- _What is required_
Exact copy, no pictures: restate each entry below word for word.

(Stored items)
------------------------------

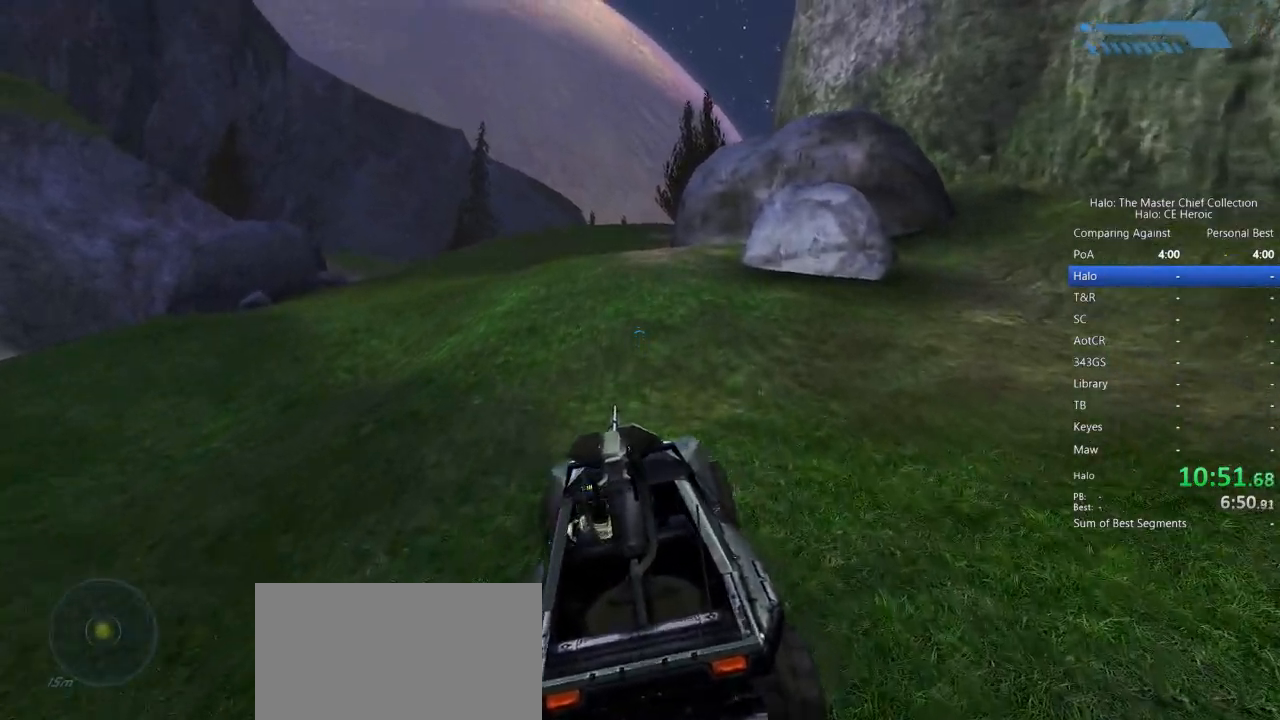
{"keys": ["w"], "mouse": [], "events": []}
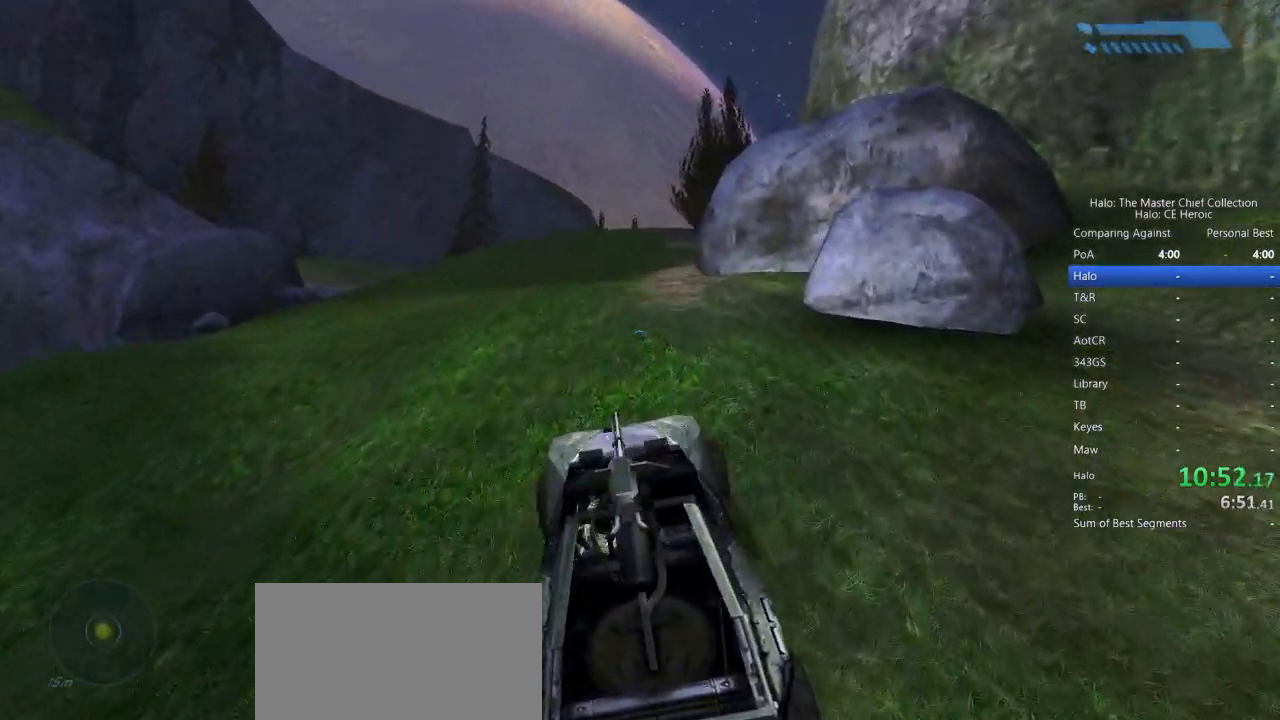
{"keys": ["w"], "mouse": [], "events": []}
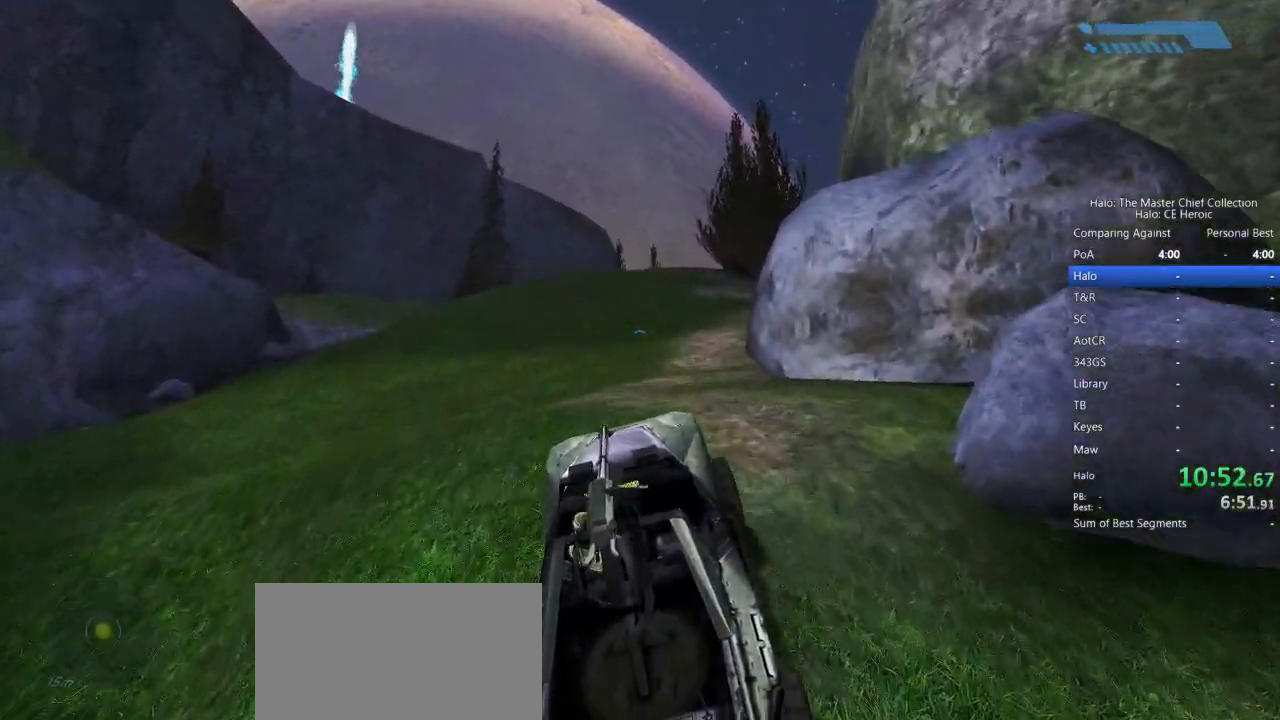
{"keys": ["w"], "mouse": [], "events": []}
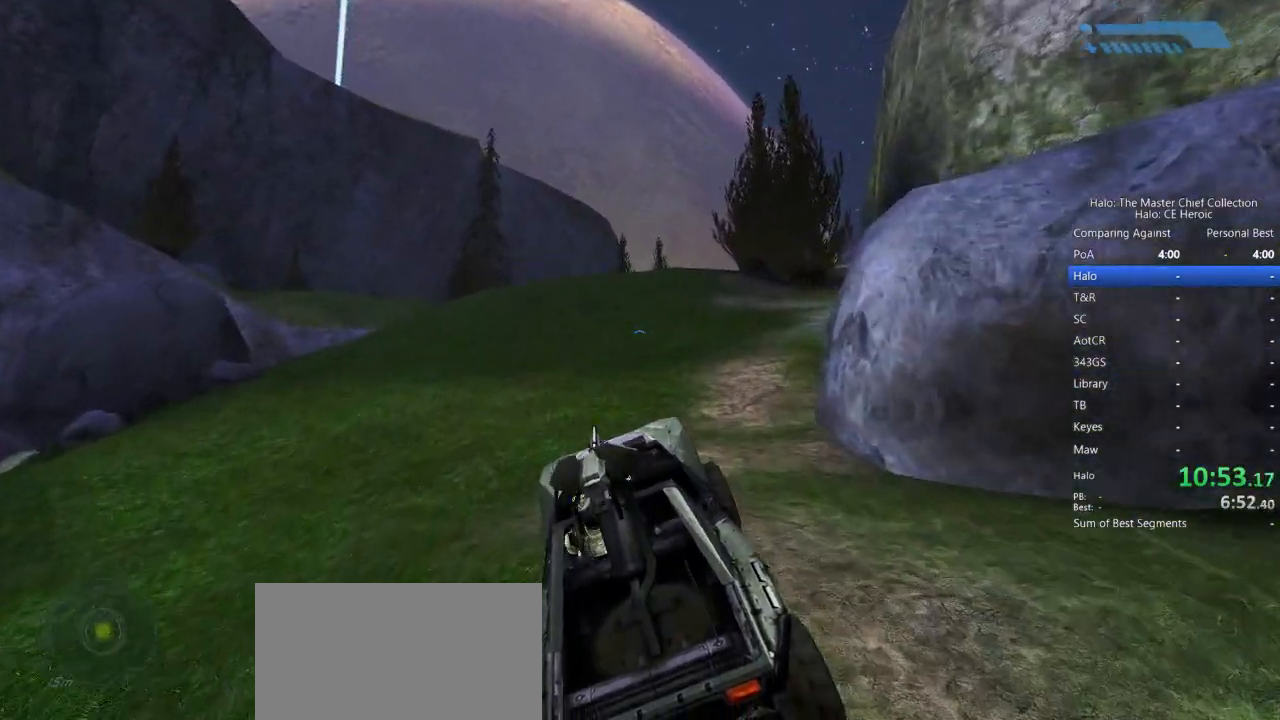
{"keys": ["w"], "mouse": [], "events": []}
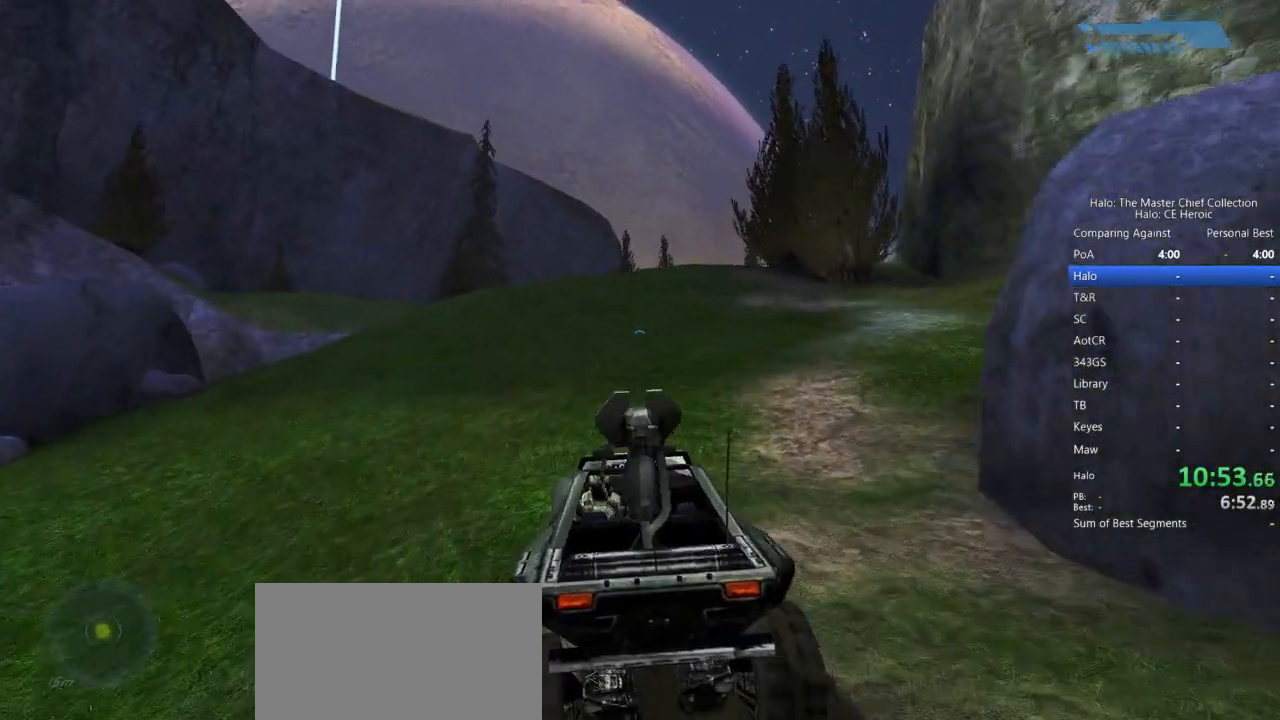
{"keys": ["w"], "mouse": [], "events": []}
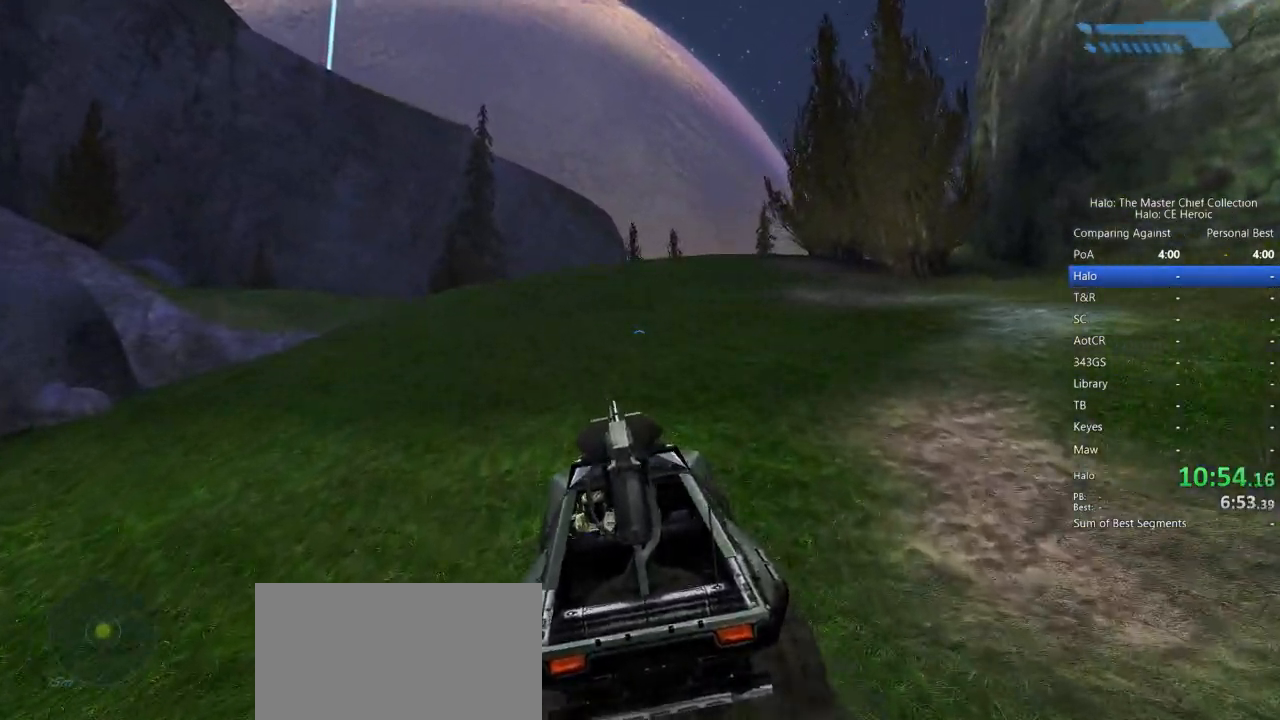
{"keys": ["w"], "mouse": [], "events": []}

------------------------------

- _Expected answer_
{"keys": ["w"], "mouse": [], "events": []}
{"keys": ["w"], "mouse": [], "events": []}
{"keys": ["w"], "mouse": [], "events": []}
{"keys": ["w"], "mouse": [], "events": []}
{"keys": ["w"], "mouse": [], "events": []}
{"keys": ["w"], "mouse": [], "events": []}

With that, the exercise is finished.